Viceversa i giuristi e i costituzionalisti italiani e sardi hanno insegnato a tutti che l’unità dello Stato era ed è un fattore indiscutibile, sacro e dogmatico. Poi è arrivato il federalismo di Bossi e sull’onda del contenimento della Padania leghista, cioè sull’onda della forza e non della banale ragionevolezza che da sempre avrebbe dovuto mostrare che l’Italia, se mai avesse dovuto avere una struttura unitaria della penisola, essa non poteva che essere federale, la Sinistra italiana nel 2001 varò in tutta fretta la riforma del Titolo V della Costituzione, prevedendo, tra le altre cose, la nuova formulazione dell’art.116. Nacque così il federalismo opportunista di sinistra.
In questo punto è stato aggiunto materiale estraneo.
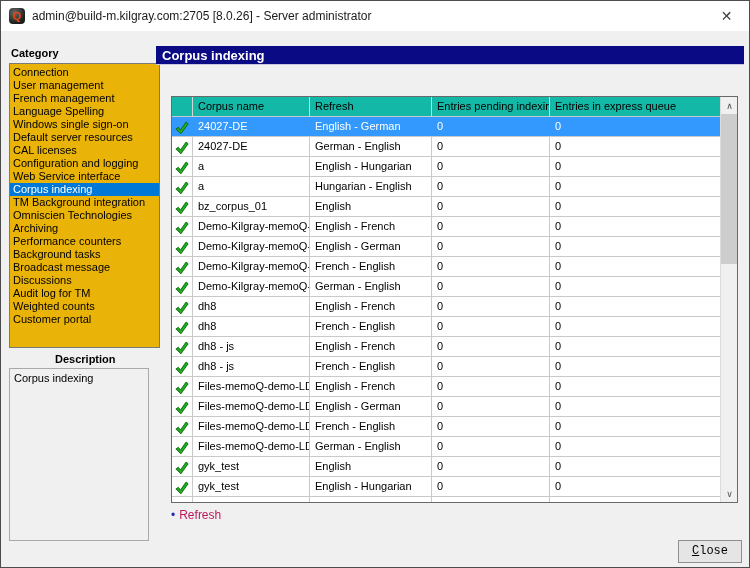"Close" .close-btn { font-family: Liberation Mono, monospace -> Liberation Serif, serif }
Il federalismo veniva gestito dalla Lega con maggiore o minore intensità a seconda del ruolo di governo o di opposizione che il Partito interpretava. Il federalismo veniva subìto dalla Sinistra a seconda del successo o dell’insuccesso della Lega. Tutto secondo rapporti di forza e non di ragione, secondo la migliore tradizione italiana per la quale il diritto è ordine costituito per i deboli, frontiera e sfida per i forti.
È nell’ottica del puro ammiccamento elettorale che il governo Gentiloni ha accolto entusiasticamente l’avvio delle procedure seguite al referendum del 22 ottobre 2017 per realizzare l’autonomia differenziata del Veneto, dell’Emilia e della Lombardia. Ora quel processo è al dunque e svela la sua realtà: vuole incidere profondamente sulla struttura dei poteri dello Stato e sulle risorse. Ventuno materie per ventuno poteri, 18,8 miliardi in più solo al Veneto, assoluta indifferenza all’uguaglianza delle opportunità sul territorio della Repubblica italiana e anzi ferma determinazione a differenziarsi.
L’Italia si sta sgretolando, ma mentre omaggia gli sgretolatori interessati del Nord, perseguita come secessionisti chi in Sardegna e nel Meridione pone la questione dei poteri, pone la questione della sovranità, pone la questione della ricchezza, pone la questione dei poteri regolatori e non ancillari in materia di porti e aeroporti.
In Sardegna l’ingiusto ordine costituito è difeso dal diritto, presidiato dagli apparati dello Stato, difeso strenuamente dai giuristi e dai costituzionalisti.
Al Nord, l’ordine costituito è superato a colpi di forza, di mobilitazione e di egemonia.
Ciò che in Sardegna è minacciato dal carcere, al Nord è premiato dal fisco, dalla magistratura, dai giornali e dai partiti.
La libertà di cambiare la storia è legittima al Nord, secessionista e penalmente rilevante in Sardegna.
A maggior ragione serve alimentare un pensiero nazionale della Sardegna, un perimetro che difenda il nostro diritto ad avere i poteri necessari a esercitare pienamente i nostri diritti, a produrre ricchezza sostenibile, a organizzare i servizi in modo funzionale alla natura del territorio e alla distribuzione della popolazione, a concepire e realizzare un sistema di qualità della vita non ossessionata dall’obbligo di produrre di più ma guidata dal saper produrre meglio e in modo sostenibile, a cambiare radicalmente il sistema educativo, a rivoluzionare le politiche linguistiche e dei beni culturali, a investire su un turismo molto integrato con cultura e qualità della vita.
Noi Sardi siamo Europei e Mediterranei.
Noi sardi siamo una Nazione che deve costruire il suo sistema di poteri.